Het oordeel van de voorzieningenrechter heeft een voorlopig karakter en bindt de rechtbank in een (eventuele) bodemprocedure niet.
4.
Beoordeling
Ter zitting is stilgestaan bij de vraag of de brief van 21 juni 2022 kan worden aangemerkt als een besluit in de zin van artikel 1:3 van de Algemene wet bestuursrecht. Het college heeft zich desgevraagd op het standpunt gesteld dat de brief weliswaar een bezwaarclausule bevat, maar feitelijk puur informatief van aard is en niet gericht is op enig rechtsgevolg. In de brief is meegedeeld dat de op dat moment geldende indicatie – welke liep tot 30 september 2022 – ongewijzigd in stand blijft. Die mededeling betreft dan ook geen wijziging in de rechtspositie van verzoekster. De brief bevat verder slechts een aankondiging dat het pgb-tarief per 1 oktober 2022 wordt verlaagd. Ook dat betreft een louter informatieve mededeling die hangende de indicatie geen rechtsgevolg heeft. De mededeling gaat pas effect hebben bij een (eventuele) verlenging van de indicatie (per 1 oktober 2022).

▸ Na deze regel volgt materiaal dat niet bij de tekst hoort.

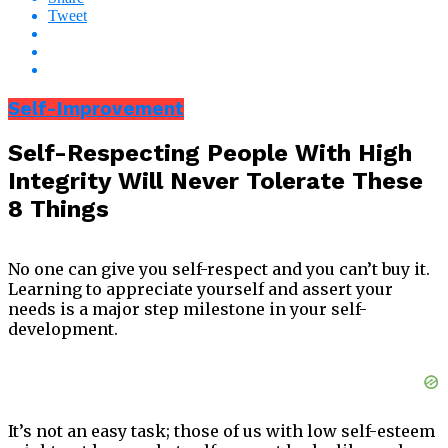
Tweet
Self-Improvement
Self-Respecting People With High
Integrity Will Never Tolerate These
8 Things
No one can give you self-respect and you can’t buy it.
Learning to appreciate yourself and assert your
needs is a major step milestone in your self-
development.
It’s not an easy task; those of us with low self-esteem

De voorzieningenrechter volgt het college in dit standpunt. De voorzieningenrechter is daarom van oordeel dat het bezwaar naar alle waarschijnlijkheid door het college (terecht) niet-ontvankelijk zal worden verklaard. De voorzieningenrechter ziet dan ook geen aanleiding om hangende het bezwaar tegen de brief van 21 juni 2022 een voorlopige voorziening te treffen.

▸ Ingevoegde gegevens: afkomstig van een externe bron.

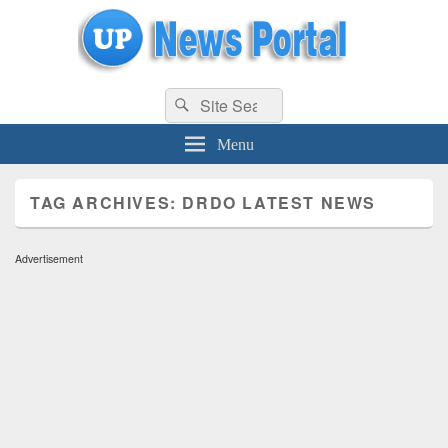
uppolice.org
Search
uppolice.org UP News Portal, Latest Result, Gaming, Tech, Sports news
Search
for:
Menu
TAG ARCHIVES:
DRDO LATEST NEWS
Advertisement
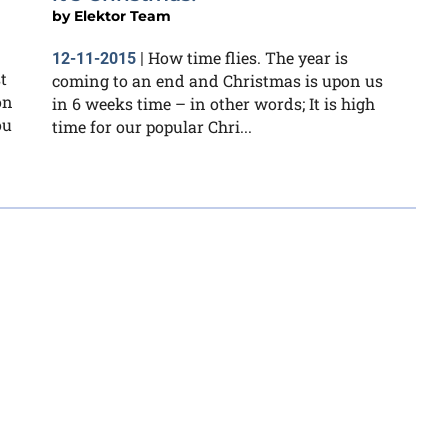
by
Elektor Team
How time flies. The year is
12-11-2015
|
t
coming to an end and Christmas is upon us
on
in 6 weeks time – in other words; It is high
ou
time for our popular Chri...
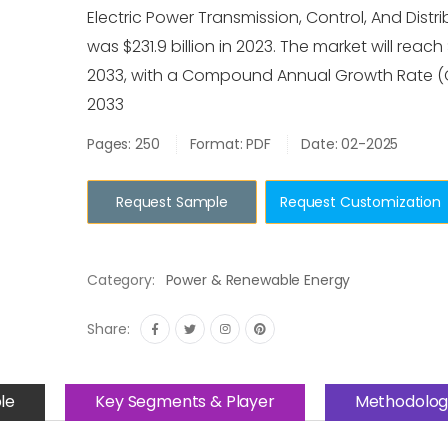
Electric Power Transmission, Control, And Distri
was $231.9 billion in 2023. The market will reach
2033, with a Compound Annual Growth Rate (
2033
Pages: 250
Format: PDF
Date: 02-2025
Request Sample
Request Customization
Category:
Power & Renewable Energy
Share:
le
Key Segments & Player
Methodolog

Ter zitting heeft het college meegedeeld dat er inmiddels wel een besluit is genomen over het verlengen van de indicatie per 1 oktober 2022. Bij besluit van 23 september 2022 is de indicatie voor begeleiding door [naam zorgverlener] verlengd voor de periode van 1 oktober 2022 tot en met 30 september 2023 tegen een informeel pgb-tarief. Het is de voorzieningenrechter echter niet gebleken dat verzoekster tegen dat nieuwe besluit bezwaar heeft gemaakt dan wel heeft bedoeld in het kader van dát besluit een voorlopige voorziening te vragen. De voorzieningenrechter stelt vast dat het verzoek hier aan de orde niet connex is aan het nieuwe besluit van 23 september 2022. De voorzieningenrechter is dus niet bevoegd om met betrekking tot het nieuwe besluit een voorziening te treffen.

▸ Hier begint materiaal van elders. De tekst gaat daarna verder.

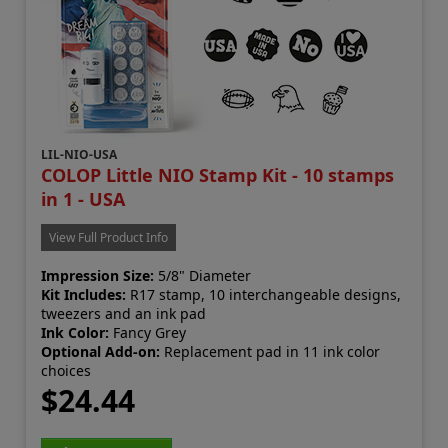
LIL-NIO-USA
COLOP Little NIO Stamp Kit - 10 stamps
in 1 - USA
View Full Product Info
Impression Size:
5/8" Diameter
Kit Includes:
R17 stamp, 10 interchangeable designs,
tweezers and an ink pad
Ink Color:
Fancy Grey
Optional Add-on:
Replacement pad in 11 ink color
choices
$24.44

Gelet op het voorgaande zal het verzoek om voorlopige voorziening worden afgewezen.
5.
Conclusie
De voorzieningenrechter wijst het verzoek af. Voor een proceskostenveroordeling bestaat geen aanleiding.

Beslissing

De voorzieningenrechter wijst het verzoek om voorlopige voorziening af.
Deze uitspraak is gedaan door mr. A.G.J.M. de Weert, voorzieningenrechter, in aanwezigheid van mr. J.M. van Sambeek griffier, op 19 oktober 2022 en openbaar gemaakt door middel van geanonimiseerde publicatie op www.rechtspraak.nl.
griffier voorzieningenrechter
Afschrift verzonden aan partijen op:

Rechtsmiddel

Tegen deze uitspraak staat geen rechtsmiddel open.